The Importance of Equivalence in the Execution and Maintenance of Validation Activities

Publication
Article
Pharmaceutical TechnologyPharmaceutical Technology-12-02-2010
Volume 34
Issue 12

The author explains the idea of equivalence and describes how it can facilitate equipment validation.

It is common in the global healthcare industry to have multiple pieces of identical equipment available for the purposes of added capacity and redundancy.
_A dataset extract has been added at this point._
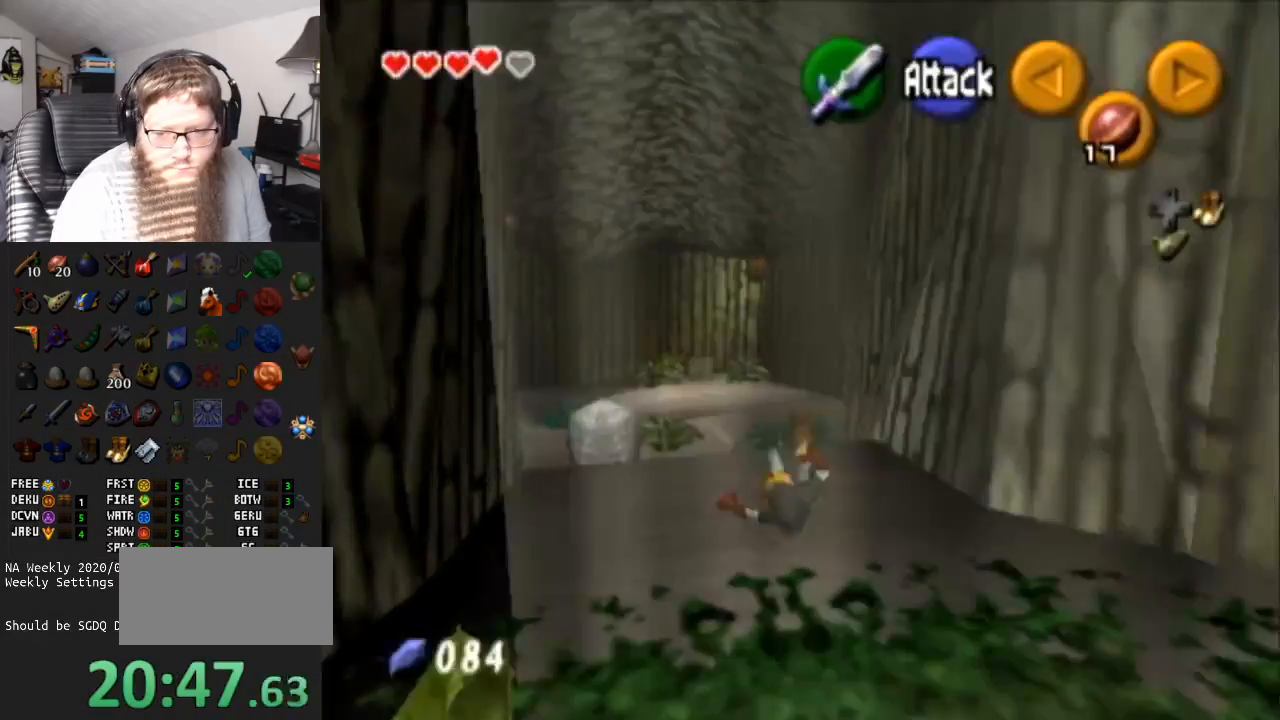
{"buttons": ["A"], "left_stick": "up-left", "right_stick": "center", "events": [[233, "A", "down"]]}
These circumstances provide opportunities to streamline qualification and validation activities. When several pieces of equipment are identical in all respects, the qualification effort should seek to demonstrate their basic interchangeability for all uses to reduce the needless repetition of activities. The qualification protocols should identify essential performance criteria for the equipment that each unit must meet to demonstrate its equivalence. The criteria used for this evaluation should be formal, quantitative, reasonably tight, and realistic (the performance of a single piece of equipment will vary over time).* Once equivalence has been demonstrated during the qualification effort, subsequent performance-qualification efforts should be divided between the pieces of equipment to reduce the number of studies that would otherwise be required.
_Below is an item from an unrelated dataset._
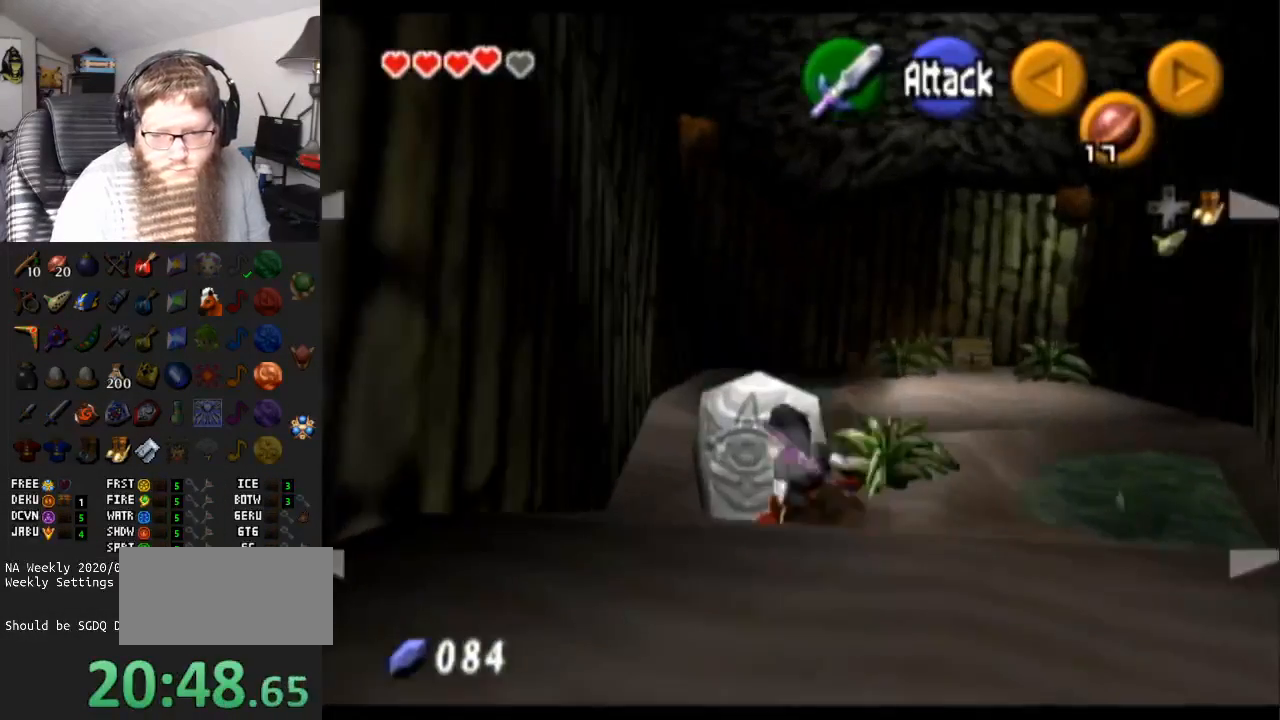
{"buttons": [], "left_stick": "center", "right_stick": "center", "events": [[117, "A", "up"], [183, "L1", "up"]]}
The principles of equivalence can be adapted to several other instances in processing and analysis (e.g., containers, materials, formulations, analytical instruments, and personnel) where basic similarities in performance can be exploited to simplify the overall effort. The principle of equivalence is relevant to even singular instances. The fundamental precept of the US Food and Drug Administration's draft process-validation guidance requires that firms demonstrate the consistency of the process at various scales from development, through scale-up, and continuing into commercial manufacturing (1). At the core of that guidance is an expectation for process equivalence during the course of the initial effort and recommendations for controls that will ensure consistent production over the product's life cycle. The guidance implies the expectation for equivalent performance over scale and time; however it is unfortunately not explicit.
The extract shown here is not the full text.